**Objectif A**
Répondez aux questions suivantes à partir de l'extrait :
(i) Selon Jean-Pierre Chevènement, en quelle année le tournant a-t-il été pris avec l'acte unique ?
(ii) D'après Jean-Pierre Chevènement, qui a fixé les règles du jeu du traité de Maastricht ?
(iii) Selon Jacques Julliard, sur quoi l'Allemagne vit-elle ?

**Extrait**
========================================================================

Débat entre Jean-Pierre Chevènement et Jacques Julliard paru dans Marianne n°716, 8 janvier 2010.


Débat Chevènement-Julliard dans Marianne: "Comment la gauche s'est ralliée au néolibéralisme"
Marianne : Vous partagez le constat selon lequel la gauche s’est un compromise avec le néo-libéralisme. De quand datez-vous ce tournant?

Jean-Pierre Chevènement : L’esprit libéral était présent dès l’origine du marché commun, mais à un niveau modéré. Le tournant a été pris en 1984 avec l’acte unique et les 300 directives de déréglementation qui généralisent au niveau de l’Europe continentale ce que Margaret Thatcher et Ronald Reagan avaient instauré en Grande-Bretagne aux États-Unis , comme l’avait très bien expliqué André Gauron, qui était conseiller technique de Pierre Bérégovoy. Le traité de Maastricht a aussi ses règles du jeu fixées par Karl Otto Pôhl, le président de la Bundesbank, comme le reconnaît d’ailleurs Jacques Delors lui-même. Les règles de la monnaie unique ont été fixées dès juin 1989. Le calendrier en a été imposé par François Mitterrand en contrepartie de l’acquiescement à la réunification de l’Allemagne.

Marianne : Dans votre esprit, le tournant libéral de la gauche ne s’effectue donc pas lors de l’adoption du plan de rigueur de 1983 ?

Jean-Pierre Chevènement : Le tournant de 1983 est très important parce qu’il signifie l’abandon de la politique industrielle, l’alignement du Franc sur le Mark, c’est-à-dire la monnaie forte. Or la monnaie forte est totalement contradictoire avec un dessein d’industrialisation ou de développement technologique d’un pays comme le nôtre

Jacques Julliard : L’Allemagne est la preuve du contraire. L’Allemagne est beaucoup plus industrialisée que la France depuis la fin du XIXe siècle ; elle vit sur son tissu de PMI, alors que la France a de grands groupes mais elle n’a pas les PMI équivalentes. Par conséquent, si on voulait muscler le tissu industriel français, on ne pouvait pas le faire avec une monnaie trop forte. Or le choix de 1983 qui prélude quand même à l’acheminement vers l’euro, est celui de la monnaie forte, avec une parenthèse. On dit le franc fort à l’époque.

========================================================================

**Données d'entrée**
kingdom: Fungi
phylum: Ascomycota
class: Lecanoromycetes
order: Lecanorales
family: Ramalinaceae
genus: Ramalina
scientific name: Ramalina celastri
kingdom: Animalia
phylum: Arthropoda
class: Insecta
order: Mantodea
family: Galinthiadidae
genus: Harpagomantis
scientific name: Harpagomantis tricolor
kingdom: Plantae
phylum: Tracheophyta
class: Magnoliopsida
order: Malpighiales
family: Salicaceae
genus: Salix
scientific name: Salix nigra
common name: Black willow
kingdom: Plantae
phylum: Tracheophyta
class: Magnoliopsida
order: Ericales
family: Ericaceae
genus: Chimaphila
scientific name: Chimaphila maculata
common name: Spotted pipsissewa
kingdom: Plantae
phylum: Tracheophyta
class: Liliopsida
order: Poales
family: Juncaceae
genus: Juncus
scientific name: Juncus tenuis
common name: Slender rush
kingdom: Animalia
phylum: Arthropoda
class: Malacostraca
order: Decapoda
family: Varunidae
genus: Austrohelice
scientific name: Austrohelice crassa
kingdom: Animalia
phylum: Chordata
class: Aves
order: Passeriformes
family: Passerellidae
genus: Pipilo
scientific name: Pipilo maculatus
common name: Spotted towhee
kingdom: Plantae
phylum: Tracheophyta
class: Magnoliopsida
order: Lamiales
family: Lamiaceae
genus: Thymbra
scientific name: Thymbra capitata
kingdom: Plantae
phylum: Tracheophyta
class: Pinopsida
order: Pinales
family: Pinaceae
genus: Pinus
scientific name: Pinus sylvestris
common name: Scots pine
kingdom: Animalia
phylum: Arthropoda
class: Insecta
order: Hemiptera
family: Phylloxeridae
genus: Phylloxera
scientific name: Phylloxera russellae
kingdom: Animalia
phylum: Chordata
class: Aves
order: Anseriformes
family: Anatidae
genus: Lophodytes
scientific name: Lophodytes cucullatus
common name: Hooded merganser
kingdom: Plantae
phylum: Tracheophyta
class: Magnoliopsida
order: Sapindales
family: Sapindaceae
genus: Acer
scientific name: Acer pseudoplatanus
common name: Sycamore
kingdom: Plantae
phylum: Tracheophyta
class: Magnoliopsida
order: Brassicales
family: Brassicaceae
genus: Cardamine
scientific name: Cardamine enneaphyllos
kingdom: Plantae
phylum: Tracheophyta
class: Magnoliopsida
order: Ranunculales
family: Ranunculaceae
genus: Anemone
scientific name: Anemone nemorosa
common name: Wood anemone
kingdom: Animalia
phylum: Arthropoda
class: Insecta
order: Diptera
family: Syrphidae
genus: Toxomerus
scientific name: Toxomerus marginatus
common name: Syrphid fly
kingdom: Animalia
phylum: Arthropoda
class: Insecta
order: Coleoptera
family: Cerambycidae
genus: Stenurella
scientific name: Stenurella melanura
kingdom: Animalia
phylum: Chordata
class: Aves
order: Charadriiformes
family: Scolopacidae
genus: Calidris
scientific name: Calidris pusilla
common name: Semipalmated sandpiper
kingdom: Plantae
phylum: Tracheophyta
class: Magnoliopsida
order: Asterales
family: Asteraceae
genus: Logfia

========================================================================

**Objectif B**
Formatez en liste JSON de chaînes, à raison d'une chaîne par ligne et sans les lignes vides, les lignes du listing : partez de sa première ligne et arrêtez-vous après celle qui contient "family: Phylloxeridae", incluse.

**Résultat attendu A**
(i) En 1984.
(ii) Karl Otto Pôhl, le président de la Bundesbank.
(iii) Sur son tissu de PMI.

**Résultat attendu B**
[
  "kingdom: Fungi",
  "phylum: Ascomycota",
  "class: Lecanoromycetes",
  "order: Lecanorales",
  "family: Ramalinaceae",
  "genus: Ramalina",
  "scientific name: Ramalina celastri",
  "kingdom: Animalia",
  "phylum: Arthropoda",
  "class: Insecta",
  "order: Mantodea",
  "family: Galinthiadidae",
  "genus: Harpagomantis",
  "scientific name: Harpagomantis tricolor",
  "kingdom: Plantae",
  "phylum: Tracheophyta",
  "class: Magnoliopsida",
  "order: Malpighiales",
  "family: Salicaceae",
  "genus: Salix",
  "scientific name: Salix nigra",
  "common name: Black willow",
  "kingdom: Plantae",
  "phylum: Tracheophyta",
  "class: Magnoliopsida",
  "order: Ericales",
  "family: Ericaceae",
  "genus: Chimaphila",
  "scientific name: Chimaphila maculata",
  "common name: Spotted pipsissewa",
  "kingdom: Plantae",
  "phylum: Tracheophyta",
  "class: Liliopsida",
  "order: Poales",
  "family: Juncaceae",
  "genus: Juncus",
  "scientific name: Juncus tenuis",
  "common name: Slender rush",
  "kingdom: Animalia",
  "phylum: Arthropoda",
  "class: Malacostraca",
  "order: Decapoda",
  "family: Varunidae",
  "genus: Austrohelice",
  "scientific name: Austrohelice crassa",
  "kingdom: Animalia",
  "phylum: Chordata",
  "class: Aves",
  "order: Passeriformes",
  "family: Passerellidae",
  "genus: Pipilo",
  "scientific name: Pipilo maculatus",
  "common name: Spotted towhee",
  "kingdom: Plantae",
  "phylum: Tracheophyta",
  "class: Magnoliopsida",
  "order: Lamiales",
  "family: Lamiaceae",
  "genus: Thymbra",
  "scientific name: Thymbra capitata",
  "kingdom: Plantae",
  "phylum: Tracheophyta",
  "class: Pinopsida",
  "order: Pinales",
  "family: Pinaceae",
  "genus: Pinus",
  "scientific name: Pinus sylvestris",
  "common name: Scots pine",
  "kingdom: Animalia",
  "phylum: Arthropoda",
  "class: Insecta",
  "order: Hemiptera",
  "family: Phylloxeridae"
]